A little Palestinian boy has won Twitter users’ hearts as he posed in his garbage bag-turned flak jacket and a helmet reading TV. The boy told a Swedish reporter, who took the shot that got nearly 9k retweets, that one day he will be a journalist too.
Young boy in #Gaza pretending to be a journalist with his home made flak jacket, had to lend him my helmet. pic.twitter.com/CnlUShdixI
— JoMa Sommarstrom (@ekmathia) July 31, 2014
Yazan Hilliss is only 6 years old, but he probably has more to tell about the war in Gaza than any of the journalists working there. And as he told a Swedish radio journalist Johan-Matthias Sommarström this is what he is going to do when he grows up.
As Sommarström tells, the boy approached him outside his hotel and said: "I am a journalist. I am reporting on what is happening here, this is my flak jacket.”
Wearing an old black garbage bag which he tied around the belly and chest, Yazan had to borrow Sommarström’s helmet reading TV to complete his “reporter look”.

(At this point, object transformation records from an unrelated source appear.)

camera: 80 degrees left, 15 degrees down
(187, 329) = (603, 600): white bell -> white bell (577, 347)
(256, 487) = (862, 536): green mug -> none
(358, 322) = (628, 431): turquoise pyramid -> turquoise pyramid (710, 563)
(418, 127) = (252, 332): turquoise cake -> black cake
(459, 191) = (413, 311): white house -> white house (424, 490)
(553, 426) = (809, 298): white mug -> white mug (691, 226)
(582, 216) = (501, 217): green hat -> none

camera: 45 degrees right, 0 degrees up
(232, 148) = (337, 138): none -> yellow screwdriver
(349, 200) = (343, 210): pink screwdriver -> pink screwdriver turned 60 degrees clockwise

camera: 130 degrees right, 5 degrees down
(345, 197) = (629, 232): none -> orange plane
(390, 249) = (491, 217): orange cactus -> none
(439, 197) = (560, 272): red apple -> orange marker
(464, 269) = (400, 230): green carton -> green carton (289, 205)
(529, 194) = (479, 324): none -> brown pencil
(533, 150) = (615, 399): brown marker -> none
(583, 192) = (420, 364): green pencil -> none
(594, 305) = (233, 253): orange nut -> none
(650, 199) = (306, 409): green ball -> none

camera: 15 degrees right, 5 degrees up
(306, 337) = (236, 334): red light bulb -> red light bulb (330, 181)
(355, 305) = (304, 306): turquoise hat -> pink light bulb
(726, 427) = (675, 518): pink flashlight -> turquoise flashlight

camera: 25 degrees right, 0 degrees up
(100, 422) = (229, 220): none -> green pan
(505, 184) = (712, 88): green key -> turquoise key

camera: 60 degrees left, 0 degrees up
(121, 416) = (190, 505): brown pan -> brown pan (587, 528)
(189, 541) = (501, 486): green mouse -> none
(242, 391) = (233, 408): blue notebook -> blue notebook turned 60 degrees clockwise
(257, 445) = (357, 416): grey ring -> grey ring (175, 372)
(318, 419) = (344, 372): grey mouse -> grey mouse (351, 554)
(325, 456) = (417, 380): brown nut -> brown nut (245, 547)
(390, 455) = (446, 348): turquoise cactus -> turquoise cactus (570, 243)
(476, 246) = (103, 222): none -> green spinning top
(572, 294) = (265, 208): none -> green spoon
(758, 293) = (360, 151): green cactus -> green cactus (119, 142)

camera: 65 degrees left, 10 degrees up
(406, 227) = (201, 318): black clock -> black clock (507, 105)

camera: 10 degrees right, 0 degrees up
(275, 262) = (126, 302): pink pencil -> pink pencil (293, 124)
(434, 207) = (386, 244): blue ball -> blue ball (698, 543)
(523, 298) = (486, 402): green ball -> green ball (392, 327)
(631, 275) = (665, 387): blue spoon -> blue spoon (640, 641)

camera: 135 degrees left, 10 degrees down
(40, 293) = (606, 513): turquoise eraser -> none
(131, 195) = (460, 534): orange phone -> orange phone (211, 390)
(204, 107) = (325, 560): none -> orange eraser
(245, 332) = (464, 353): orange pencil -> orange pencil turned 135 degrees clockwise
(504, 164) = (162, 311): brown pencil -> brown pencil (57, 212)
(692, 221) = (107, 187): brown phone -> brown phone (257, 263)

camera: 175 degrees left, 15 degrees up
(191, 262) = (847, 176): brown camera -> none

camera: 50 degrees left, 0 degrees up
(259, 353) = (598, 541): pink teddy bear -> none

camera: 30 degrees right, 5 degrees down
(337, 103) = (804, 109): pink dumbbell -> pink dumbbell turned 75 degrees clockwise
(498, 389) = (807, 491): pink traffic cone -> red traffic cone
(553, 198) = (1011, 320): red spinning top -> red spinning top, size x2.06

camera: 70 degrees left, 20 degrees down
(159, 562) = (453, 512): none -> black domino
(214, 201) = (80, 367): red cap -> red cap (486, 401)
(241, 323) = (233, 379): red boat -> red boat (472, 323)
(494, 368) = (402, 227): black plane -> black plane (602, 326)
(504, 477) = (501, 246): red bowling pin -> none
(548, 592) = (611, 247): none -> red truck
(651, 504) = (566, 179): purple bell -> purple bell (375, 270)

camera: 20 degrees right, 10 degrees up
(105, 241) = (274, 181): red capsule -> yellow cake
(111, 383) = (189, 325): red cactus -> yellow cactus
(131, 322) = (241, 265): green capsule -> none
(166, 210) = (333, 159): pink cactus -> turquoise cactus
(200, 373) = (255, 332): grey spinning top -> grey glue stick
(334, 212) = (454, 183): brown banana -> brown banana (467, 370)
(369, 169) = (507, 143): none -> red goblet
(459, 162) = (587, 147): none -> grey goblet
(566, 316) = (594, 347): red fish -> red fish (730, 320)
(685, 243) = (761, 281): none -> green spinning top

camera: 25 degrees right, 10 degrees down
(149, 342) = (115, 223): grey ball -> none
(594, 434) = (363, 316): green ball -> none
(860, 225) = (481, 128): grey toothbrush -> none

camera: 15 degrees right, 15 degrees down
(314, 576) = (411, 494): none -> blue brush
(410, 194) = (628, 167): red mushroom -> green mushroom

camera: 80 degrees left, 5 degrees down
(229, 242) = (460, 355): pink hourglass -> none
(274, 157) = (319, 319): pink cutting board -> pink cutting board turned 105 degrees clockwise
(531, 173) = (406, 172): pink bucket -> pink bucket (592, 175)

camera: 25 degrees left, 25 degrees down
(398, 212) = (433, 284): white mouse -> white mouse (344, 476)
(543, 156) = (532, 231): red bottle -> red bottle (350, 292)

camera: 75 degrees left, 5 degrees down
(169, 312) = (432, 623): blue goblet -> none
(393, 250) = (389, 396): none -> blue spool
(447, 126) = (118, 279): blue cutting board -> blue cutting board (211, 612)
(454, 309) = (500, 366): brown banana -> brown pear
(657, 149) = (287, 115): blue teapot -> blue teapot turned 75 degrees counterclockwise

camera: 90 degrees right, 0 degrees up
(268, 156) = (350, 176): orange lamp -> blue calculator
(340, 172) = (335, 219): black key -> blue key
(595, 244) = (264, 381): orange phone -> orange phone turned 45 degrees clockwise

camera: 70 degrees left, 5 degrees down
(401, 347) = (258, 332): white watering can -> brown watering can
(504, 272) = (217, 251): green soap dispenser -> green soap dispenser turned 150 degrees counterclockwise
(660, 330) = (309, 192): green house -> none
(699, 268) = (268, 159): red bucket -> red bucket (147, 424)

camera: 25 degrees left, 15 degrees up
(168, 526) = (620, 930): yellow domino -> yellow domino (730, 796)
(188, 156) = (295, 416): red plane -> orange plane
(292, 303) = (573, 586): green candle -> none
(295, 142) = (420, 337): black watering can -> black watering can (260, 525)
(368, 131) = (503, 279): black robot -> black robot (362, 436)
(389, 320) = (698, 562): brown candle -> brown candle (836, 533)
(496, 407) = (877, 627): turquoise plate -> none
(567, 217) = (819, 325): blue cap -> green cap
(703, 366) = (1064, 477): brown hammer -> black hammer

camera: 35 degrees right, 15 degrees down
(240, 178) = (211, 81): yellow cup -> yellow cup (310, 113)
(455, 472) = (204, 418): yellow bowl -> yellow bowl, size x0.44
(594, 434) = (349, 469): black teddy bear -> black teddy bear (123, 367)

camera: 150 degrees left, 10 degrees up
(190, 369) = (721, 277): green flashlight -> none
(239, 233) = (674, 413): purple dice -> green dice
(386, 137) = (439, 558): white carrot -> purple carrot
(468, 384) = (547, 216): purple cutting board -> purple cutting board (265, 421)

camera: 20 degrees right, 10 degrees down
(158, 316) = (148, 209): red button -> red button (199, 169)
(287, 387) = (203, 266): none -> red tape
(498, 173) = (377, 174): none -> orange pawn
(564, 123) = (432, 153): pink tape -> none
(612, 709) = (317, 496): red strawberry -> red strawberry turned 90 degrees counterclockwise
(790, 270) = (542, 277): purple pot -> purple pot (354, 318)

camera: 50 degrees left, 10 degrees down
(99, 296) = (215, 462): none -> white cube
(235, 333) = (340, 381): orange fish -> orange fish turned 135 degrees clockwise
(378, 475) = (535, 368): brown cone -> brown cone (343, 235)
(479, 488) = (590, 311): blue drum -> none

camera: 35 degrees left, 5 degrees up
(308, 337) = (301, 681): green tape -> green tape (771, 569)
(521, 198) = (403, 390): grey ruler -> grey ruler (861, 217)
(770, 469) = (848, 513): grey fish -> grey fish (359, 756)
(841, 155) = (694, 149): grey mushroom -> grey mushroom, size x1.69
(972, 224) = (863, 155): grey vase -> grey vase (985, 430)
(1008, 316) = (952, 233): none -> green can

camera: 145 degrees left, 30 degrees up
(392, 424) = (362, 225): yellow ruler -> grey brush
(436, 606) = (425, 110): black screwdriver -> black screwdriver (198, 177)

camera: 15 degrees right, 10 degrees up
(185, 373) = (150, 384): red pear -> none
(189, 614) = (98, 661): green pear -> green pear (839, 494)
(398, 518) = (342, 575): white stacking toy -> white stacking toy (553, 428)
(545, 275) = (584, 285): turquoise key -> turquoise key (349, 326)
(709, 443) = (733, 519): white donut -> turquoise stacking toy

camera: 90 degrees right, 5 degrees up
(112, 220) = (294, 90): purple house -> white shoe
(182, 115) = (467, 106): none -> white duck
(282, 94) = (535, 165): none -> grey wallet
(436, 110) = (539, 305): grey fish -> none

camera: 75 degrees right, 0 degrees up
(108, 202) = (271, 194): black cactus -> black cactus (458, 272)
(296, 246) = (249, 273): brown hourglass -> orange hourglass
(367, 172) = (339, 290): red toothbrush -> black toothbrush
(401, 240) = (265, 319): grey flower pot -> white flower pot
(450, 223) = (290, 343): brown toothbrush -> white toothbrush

“I'm wearing a helmet and journalist clothing. I want to be a journalist when I grow up, I'll take pictures,” Yazan told Sommarström.
This is when the Swedish reporter took a picture that in just few days received close to 8,500 retweets on Twitter, on the moment of this publication. Nearly 4,500 people added the photo to their favorites.
“For a moment he shone with pride. His friends were laughing happily and dancing around him. He got a little embarrassed and then I took the picture,” Sommarström told Swedish Radio.
That day, July 31, they talked more, and Yazan shared his story.
“Yesterday and the day before I saw the rockets hit the port,” Sommarström quoted Yazan in his story published on Sveriges Radio website.
Yazan comes from Shejaiya, one of Gaza's poorest and most crowded neighborhoods, which was targeted by Israeli rockets.
Now he and his family live in a construction site after they fled their home in the middle of the night without belongings. His uncle's house was destroyed when it was hit by a missile from F-16 planes, Sommarström reported.
They boy said he was not afraid of loud explosions anymore as they have become a part of everyday life in Gaza.
But he also admitted to Sommarström: “When I go to bed I cannot sleep, the sound of rockets makes me wake up all the time.”
"For me the picture is a powerful example of children's strong will to survive," Sommarström told Sveriges Radio. "He has seen us journalists go in and out of the hotel, he has seen that we survive. I think that in his pretend play he wants to be like us, someone who survives."
Meanwhile, the Palestinian Health Ministry said casualties have reached 1,830 killed, including 398 children. The death toll includes 207 women and 74 elderly people, Dr Ashraf al-Qedra, spokesman for the Palestinian Health Ministry in Gaza said.